Une Algérie chérie est l'âme du roman. Pas d'écho des évènements d'avant-guerre, pas d'avantage de question coloniale dans ce récit mais, entre chambre bureau, entre plage et déjeuner, l'existence quotidienne et modeste d'un pied-noir de Belcourt. D'abord, la mer, paisible, heureuse, toujours positive qui appelle à l'amour, à l'insouciance et au bonheur ; puis, la redoutable épreuve du soleil qui exacerbe l'intensité de toutes les sensations délétères de mélancolie, de culpabilité et d'indifférence. Dans ces pages, la mort rode et tue au passage : « Aujourd'hui, maman est morte ». le jeune homme a mis à l'hôpital une mère trop pauvre qu'il ne pouvait continuer à nourrir et à soigner ; après l'enterrement, il continue à s'enfermer inutilement au bureau, à s'occuper de besognes stupides mais ne se contraint jamais à cacher la joie qu'il éprouve à aimer une femme, à fréquenter un rivage heureux. Meursault lucide, désabusé, sans conscience, asocial vaque à ses plaisirs immédiats sans préférences et sans but. Il refuse d'observer les conventions sociales, de mentir, de jouer le jeu.
Jean-Paul Sartre compare la conscience de «
l'étranger » à une vitre qui serait « transparente aux choses et opaque aux significations ». La deuxième mort du roman et la mise au ban de la société ainsi ne sont pas les faits du hasard. C'est l'expérience de l'inévitable finitude, l'éclairage mortel de cette destinée intimement liée aux plaisirs de la vie qui déterminent implacablement le comportement meurtrier et «l'absurde inconscient» du héros.
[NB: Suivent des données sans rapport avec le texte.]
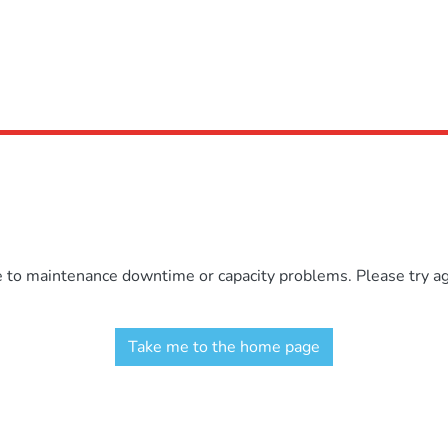
e to maintenance downtime or capacity problems. Please try aga
Take me to the home page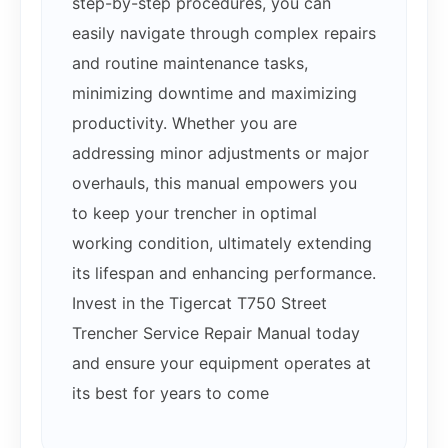
step-by-step procedures, you can
easily navigate through complex repairs
and routine maintenance tasks,
minimizing downtime and maximizing
productivity. Whether you are
addressing minor adjustments or major
overhauls, this manual empowers you
to keep your trencher in optimal
working condition, ultimately extending
its lifespan and enhancing performance.
Invest in the Tigercat T750 Street
Trencher Service Repair Manual today
and ensure your equipment operates at
its best for years to come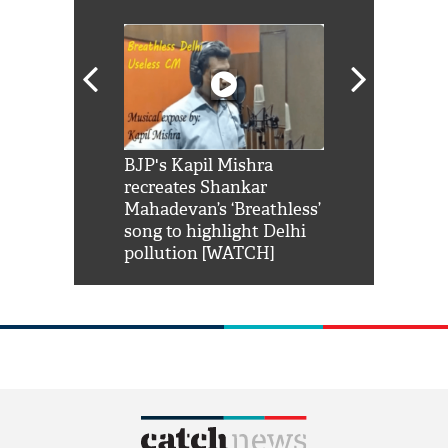
Shah Rukh
BJP's Kapil Mishra
Watch: PM Mo
us reply to
recreates Shankar
8 cheetahs 
him 'Filmo
Mahadevan’s ‘Breathless’
at Kuno Nati
habro mai
song to highlight Delhi
pollution [WATCH]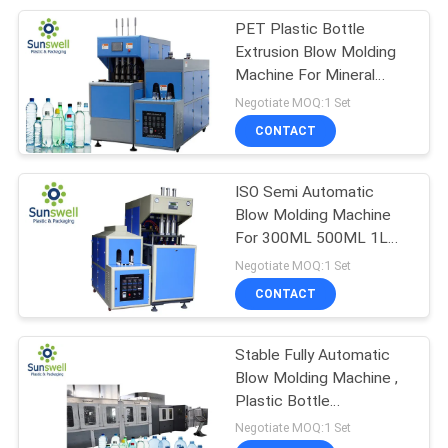
PET Plastic Bottle
22
Extrusion Blow Molding
Piston Filling
Machine For Mineral
Water Pure Water
Negotiate MOQ:1 Set
Machine
CONTACT
ISO Semi Automatic
Blow Molding Machine
For 300ML 500ML 1L
54
1.5L PET Bottle
Negotiate MOQ:1 Set
Automatic Blow
CONTACT
Molding Machine
Stable Fully Automatic
Blow Molding Machine ,
Plastic Bottle
Manufacturing Machine
Negotiate MOQ:1 Set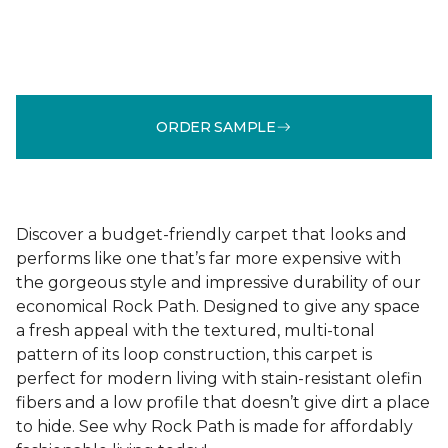
ORDER SAMPLE
Discover a budget-friendly carpet that looks and
performs like one that’s far more expensive with
the gorgeous style and impressive durability of our
economical Rock Path. Designed to give any space
a fresh appeal with the textured, multi-tonal
pattern of its loop construction, this carpet is
perfect for modern living with stain-resistant olefin
fibers and a low profile that doesn’t give dirt a place
to hide. See why Rock Path is made for affordably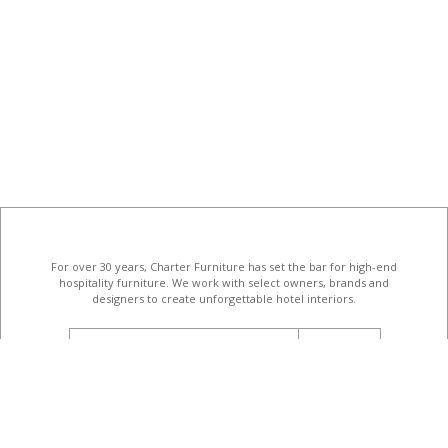
For over 30 years, Charter Furniture has set the bar for high-end
hospitality furniture
. We work with select owners, brands and
designers to create unforgettable hotel interiors.
email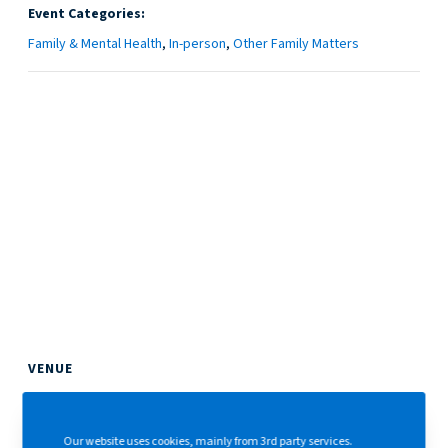
Event Categories:
Family & Mental Health
,
In-person
,
Other Family Matters
VENUE
The Hong Kong Club
1 Jackson Road
Our website uses cookies, mainly from 3rd party services.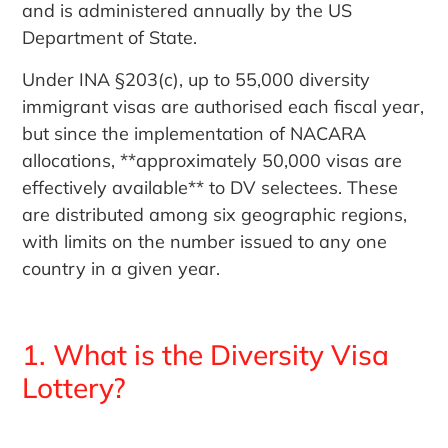
and is administered annually by the US
Department of State.
Under INA §203(c), up to 55,000 diversity
immigrant visas are authorised each fiscal year,
but since the implementation of NACARA
allocations, **approximately 50,000 visas are
effectively available** to DV selectees. These
are distributed among six geographic regions,
with limits on the number issued to any one
country in a given year.
1. What is the Diversity Visa
Lottery?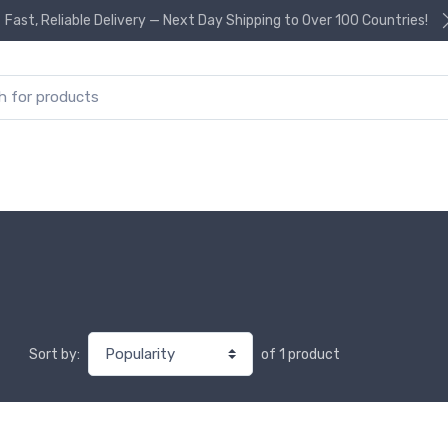
Fast, Reliable Delivery — Next Day Shipping to Over 100 Countries!
or:
of 1 product
Sort by:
Le petit monde algérois, des connaissances, de l'instant fait place, dans la deuxième partie du roman, à celui anonyme de la justice, du retour en arrière et de l'explication. Meursault, qui préfère aux facéties du mensonge, la recherche ingrate de l'exactitude – dire le moins possible, dire les choses dont on soit sûr – est condamné par le directeur de l'hôpital, les juges, le gardien de prison, toute la bien-pensance coloniale, pour ce qu'il est, pas pour ce qu'il a fait. Il faut pour les deux parties en effet, dans cette Algérie d'avant-guerre, que la victime indigène nécessairement s'efface et que l'égotisme, le « désespoir-défi » de Meursault soit au premier plan. L'arabe sans visage, sans parole et sans nom, n'apparaît que furtivement. Ombre, il n'est pour le narrateur indifférent que pour avoir péri. Meursault s'affirme dans «
L'étranger » comme un meurtrier sans victime. le crime est-il un dramatique concours de circonstance ou un acte de haine ? Est-ce que Meursault tue à cause du soleil ou sous l'emprise de la fatalité ? Peu importe, « Dans notre société tout homme qui ne pleure pas à l'enterrement de sa mère risque d'être condamné à mort », nous dit
Albert Camus.
Albert Camus, dans ces magnifiques pages, rend compte de la succession des présents, des réalités vécues par son héros, il met à jour l'impossibilité humaine, extérieure aux individus de les rendre intelligibles. du divorce entre le vécu de Meursault et le rendu de ses juges nait un sentiment incontestable d'absurde, c'est-à-dire une impression tout à fait saisissante d'impuissance à éclairer le monde.